FIG. 5.

Immunoblot analysis of the reactivity of each MAb with Cry1Aa toxin deletion mutants. (A) Schematic diagram of Cry1Aa toxin deletion mutants. The open bars indicate the deleted portions of the full-length Cry1Aa toxin. The designation of each deletion mutant is indicated on the left, and the expressed regions are indicated on the right. aa, amino acids. (B) GST (lane 1) and approximately 2 μg of each of the 12 GST-fused Cry1Aa toxin deletion mutants, N615 (lane 2), N593 (lane 3), N570 (lane 4), N531 (lane 5), N513 (lane 6), N507 (lane 7), N282 (lane 8), C197 (lane 9), C255 (lane 10), C354 (lane 11), C456 (lane 12), and C514 (lane 13), were subjected to SDS-PAGE, transferred to a nitrocellulose membrane, and probed with MAbs 3C7 (blot b), 1G10 (blot c), 1B10 (blot d), 2C2 (blot e), 1E10 (blot f), 2F9 (blot g), and 2A11 (blot h).

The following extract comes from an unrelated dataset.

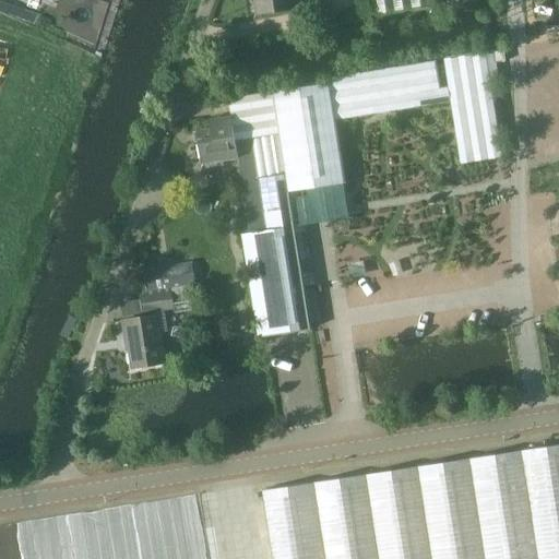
[(259,0),(261,10),(298,4),(297,0),(259,0)]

The proteins on the blots were visualized by Coomassie brilliant blue staining (gel a). (C) Two Cry1Aa toxin C-terminal deletion mutants, C514 and C456, were expressed in E. coli at 25°C for 12 h. GST fusion proteins were purified from bacterial lysates by using glutathione-Sepharose 4B. Fusion proteins containing a thrombin recognition site were cleaved while they were bound to glutathione-Sepharose 4B. Approximately 1 μg of C514 (lane 1) and C456 (lane 2) in solution after enzymatic treatment was subjected to SDS-PAGE, transferred to a nitrocellulose membrane, and probed with MAbs 1B10 (blot b) and 2C2 (blot c). The proteins on the gels were visualized by Coomassie brilliant blue staining (gel a). The arrowheads indicate the positions of the 26-kDa glutathione S-transferase (gel a, lanes 1 and 2), the 11-kDa thrombin fragment of C514 protein (lane 1), and the 17-kDa thrombin fragment of C456 (lane 2).